Mais peut-être qu’un chrétien doit aller plus loin. En fait, tout une frange de commentaires rabbiniques voit en NaDaV — le généreux — et ‘AViHou — il est mon père — l’annonce de la religion chrétienne. Dans leur bouche, ça n’est pas vraiment à notre avantage, mais il y a néanmoins une intuition que nous pouvons faire nôtre. NaDaV et ‘AViHou avaient compris qu’avec la construction du MiShKâN, le monde était en train d’entrer dans LE Huitième Jour, le Jour de YHWH par lequel était inaugurée la Délivrance Finale. Ils pensaient que le moment était venu de servir YHWH dans la spontanéité, naturellement, comme d’ailleurs le pressent le Talmud qui affirme, dans le traité NiDa (61b) que « l’obligation de respecter les commandements disparaîtra dans le monde à venir ». Ce qui ne veut pas dire qu’on n’obéira plus, mais que cette obéissance sera comme assumée dans un acte d’amour. Dit autrement, comme les commandements de YHWH sont des commandements de VIE, le BIEN sera redevenu comme le penchant naturel de l’Homme, de ‘ADâM. Mais voilà : à cet instant fondateur, c’est trop tôt, trop vite, trop loin ! Cela, seul le Christ Jésus pourra l’accomplir, lui par qui le Père est GLORIFIÉ et qui se GLORIFIE en Lui, pour reprendre la prière sacerdotale de Jn 17 à la lumière du v. 3 de notre ch. du Lévitique. Et de la même manière, d’une certaine façon, que Jésus est mort en dehors de Jérusalem, voici de NaDaV et ‘AViHou sont portés hors du camp dans leur tunique, cette KiTToNèT que le grec transcrit par kitôn, le terme qui désigne précisément la tunique d’un seul tenant du Christ que les soldats se partageront en Jn 19,23 et qui laisse à penser que le Christ, ici, est véritablement CoHéN, comme le dira l’épître aux Hébreux.

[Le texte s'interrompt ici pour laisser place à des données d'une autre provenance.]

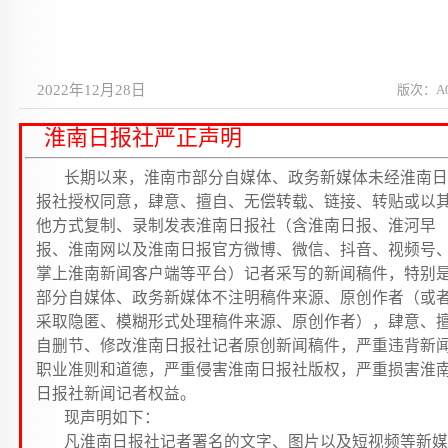
2022年12月28日
版次：A
淮南日报社严正声明
长期以来，淮南市部分自媒体、政务新媒体未经淮南日
报社授权同意，肆意、擅自、无偿转载、链接、转贴或以
他方式复制、录制发表淮南日报社（含淮南日报、淮河早
报、淮南网以及淮南日报官方微博、微信、抖音、视频号
掌上淮南新闻客户端等平台）记者采写的新闻稿件，特别
部分自媒体、政务新媒体不注明稿件来源、原创作者（或
采取隐匿、模糊形式处理稿件来源、原创作者），肆意、
自删节、修改淮南日报社记者原创新闻稿件，严重违背新
职业准则和道德，严重侵害淮南日报社版权，严重损害淮
日报社新闻记者权益。
现声明如下：
凡淮南日报社记者署名的文字、图片以及短视频等新媒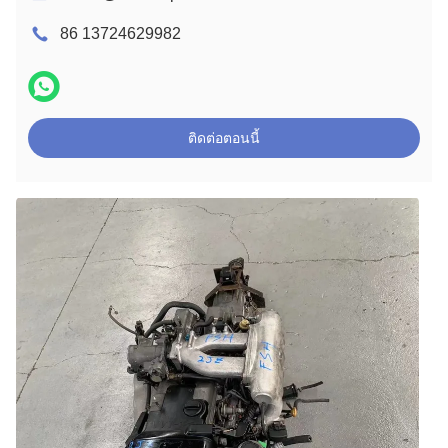
86 13724629982
ติดต่อตอนนี้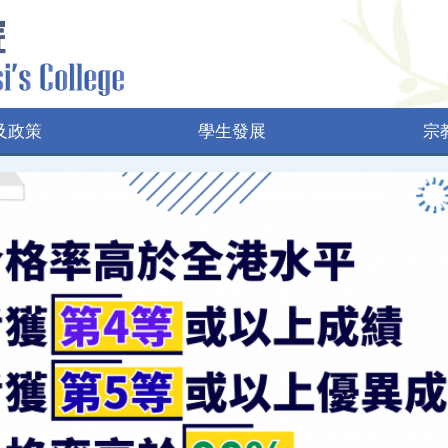
及政策
學生發展
宗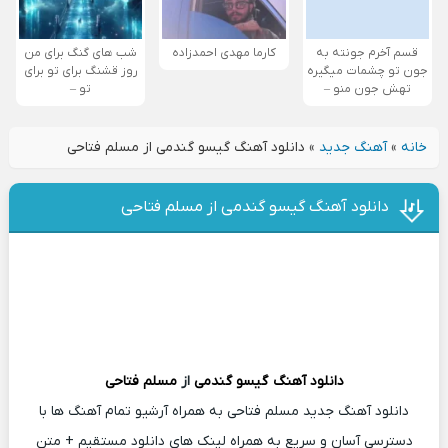
قسم آخرم جونته به
کارما مهدی احمدزاده
شب های گنگ برای من
جون تو چشمات میگیره
روز قشنگ برای تو برای
تهش جون منو –
تو –
خانه
»
آهنگ جدید
»
دانلود آهنگ گیسو گندمی از مسلم فتاحی
دانلود آهنگ گیسو گندمی از مسلم فتاحی
دانلود آهنگ
گیسو گندمی
از
مسلم فتاحی
دانلود آهنگ جدید مسلم فتاحی به همراه آرشیو تمام آهنگ ها با
دسترسی آسان و سریع به همراه لینک های دانلود مستقیم + متن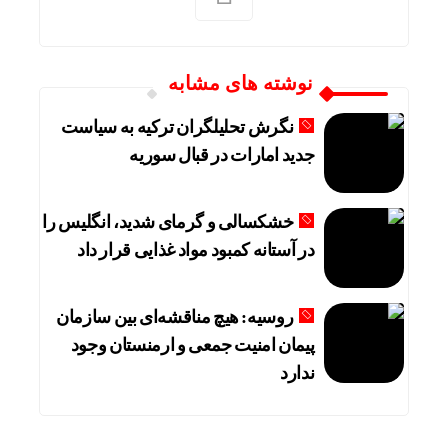
نوشته های مشابه
نگرش تحلیلگران ترکیه به سیاست
جدید امارات در قبال سوریه
خشکسالی و گرمای شدید، انگلیس را
در آستانه کمبود مواد غذایی قرار داد
روسیه: هیچ مناقشه‌ای بین سازمان
پیمان امنیت جمعی و ارمنستان وجود
ندارد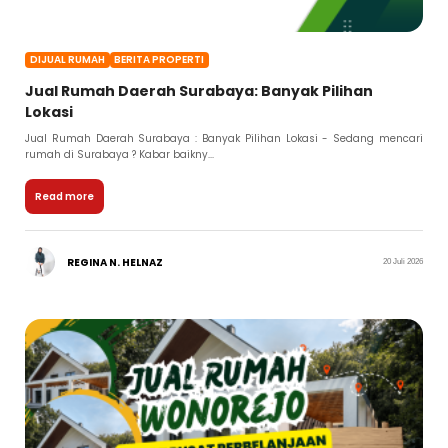
DIJUAL RUMAH
BERITA PROPERTI
Jual Rumah Daerah Surabaya: Banyak Pilihan
Lokasi
Jual Rumah Daerah Surabaya : Banyak Pilihan Lokasi - Sedang mencari
rumah di Surabaya ? Kabar baikny...
Read more
REGINA N. HELNAZ
20 Juli 2026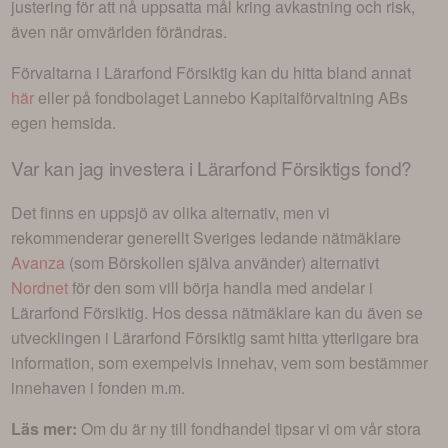
justering för att nå uppsatta mål kring avkastning och risk,
även när omvärlden förändras.
Förvaltarna i
Lärarfond Försiktig
kan du hitta bland annat
här
eller på fondbolaget
Lannebo Kapitalförvaltning AB
s
egen hemsida.
Var kan jag investera i
Lärarfond Försiktigs fond
?
Det finns en uppsjö av olika alternativ, men vi
rekommenderar generellt Sveriges ledande nätmäklare
Avanza
(som Börskollen själva använder) alternativt
Nordnet
för den som vill börja handla med andelar i
Lärarfond Försiktig
. Hos dessa nätmäklare kan du även se
utvecklingen i
Lärarfond Försiktig
samt hitta ytterligare bra
information, som exempelvis innehav, vem som bestämmer
innehaven i fonden m.m.
Läs mer:
Om du är ny till fondhandel tipsar vi om vår stora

Voyez encore une fois comment le Lévitique nous permet d’entrer dans le mystère d’une histoire dont les éléments se mettent en place de sorte que le Christ puisse la porter à son accomplissement, non pas en abolissant la ToRaH, mais en manifestant, en accouchant, pour ainsi dire, tout ce que la ToRaH porte dans ses entrailles matricielles.

À partir de là, YHWH interdit aux deux autres fils de ‘AHaRoN de porter le deuil en découvrant leur chevelure et en déchirant leurs habits : malgré la faute des deux frères, YHWH ne désavoue pas le sacerdoce lévitique, mais Il le fait regarder au loin, jusque vers le Christ qui accomplira ce que NaDaV et ‘aViHou avaient trop rapidement anticipé. Le CoHéN ne peut pas porter le deuil puisqu’il est au service de la vie. En revanche, la communauté doit pleurer la mort des deux fils aînés d’AHaRoN comme on doit partager le deuil des Sages dans leur malheur, comme dit encore Rachi. Ceci dit, il ne s’agit pas de pleurer « ceux qu’a brûlés YHWH », comme on traduit parfois, mais littéralement : « de pleurer le brasier qu’a embrasé YHWH », un brasier qui est en attente, d’une certaine manière, de l’AGNEAU qui devra y être déposé, mais plus tard, quand les temps seront accomplis.

Voilà pour ces premiers versets, assez inattendus mais tellement riches d’enseignements. Nous verrons la suite du ch. 10 la prochaine fois. En attendant, je vous souhaite une bonne lecture. Je vous remercie.